Running the server is as simple as python manager.py runserver -p 5000 -h 0.0.0.0. From there navigating to 127.0.0.1:5000/artist/ will output something like this:

{
    "artists": [
        {
            "albums": [
                {
                    "id": 3,
                    "links": {
                        "collection": "/album/",
                        "self": "/album/3/"
                    },
                    "name": "Demos: 1993 - 1996",
                    "tracks": [
                        {
                            "id": 35,
                            "length": "05:39",
                            "links": {
                                "collection": "/track/",
                                "self": "/track/35/"
                            },
                            "name": "Dr.
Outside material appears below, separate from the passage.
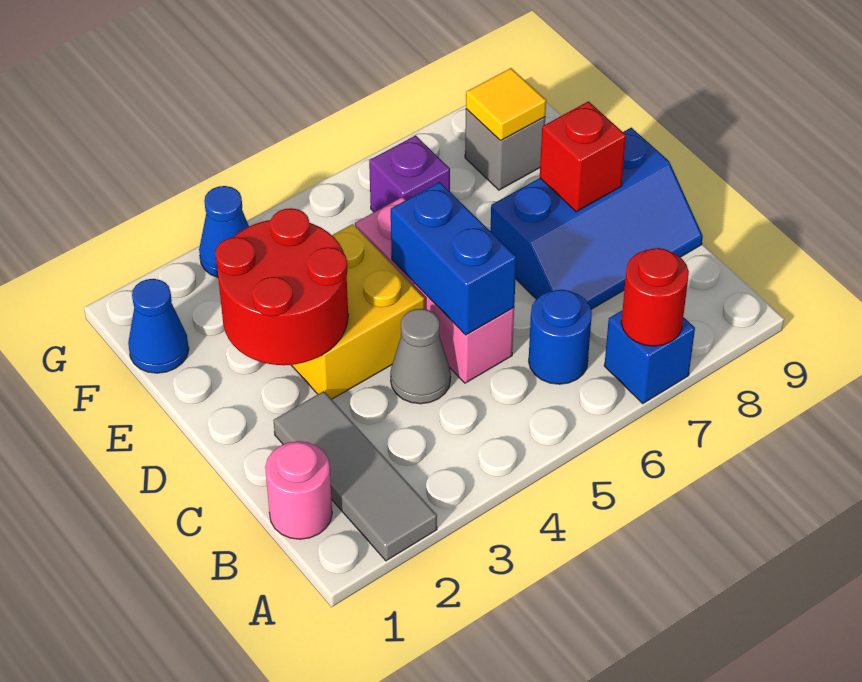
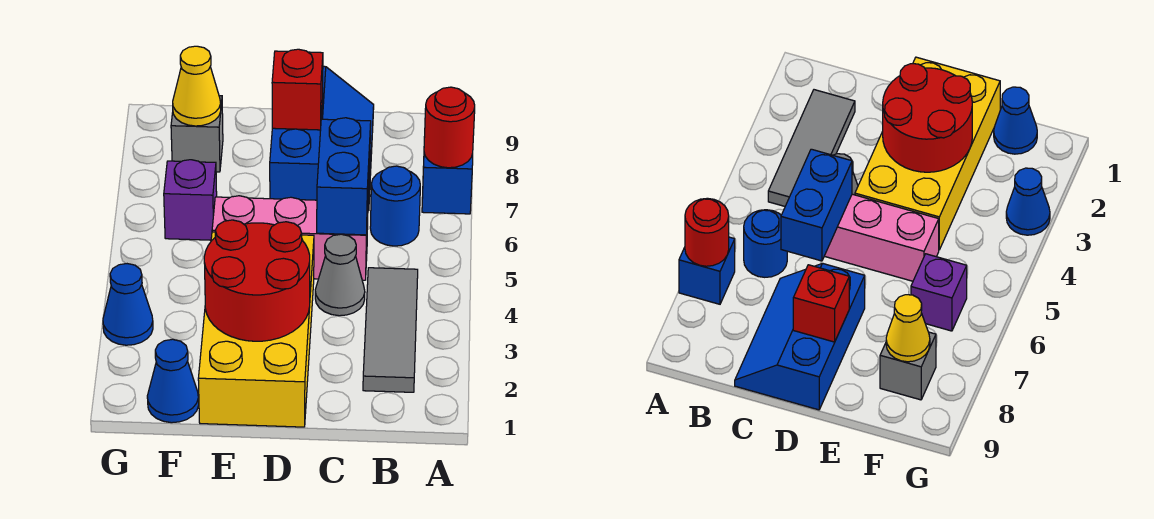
grey 1x3 tile [274,391,437,561] -> grey 1x3 tile turned to [363,268,418,392]
pink 1x1 round brick [265,441,332,539] -> none
blue 1x2 brick [391,182,516,335] -> blue 1x2 brick turned to [317,118,371,235]
yellow 2x2 brick [291,224,425,399] -> yellow 2x4 brick [198,232,314,427]
yellow 1x1 tile [466,68,546,141] -> yellow 1x1 cone [173,46,221,126]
Seuss Is Dead",
                            "position": 1,
                            "stream": "5ef608d4-aca1-496d-a876-0778c2e6ea6b"
                        }
                    ]
                }
            ],
            "id": 1,
            "links": {
                "collection": "/artist/",
                "self": "/artist/1/"
            },
            "name": "Acid Bath"
        }
    ]
}

From there, navigating to 127.0.0.1:5000/stream/5ef608d4-aca1-496d-a876-0778c2e6ea6b/ will play the song.

From Here

There's many things wrong with the application. Flask is server static content, which is a job better served by a proper web server, such as Nginx. And we're just glossing over the issue of the application blowing up when it hits an object with only partial data. We're also storing objects one at a time instead of committing a batch of objects (say ten or fifteen at a time, or even a whole album or artist discography).

But this also lays the foundations of a much broader application. There's several features I intend on adding and building on to here until there's a full featured API.

But for now, feel free to tinker and change. If you develop something, submit me a pull request.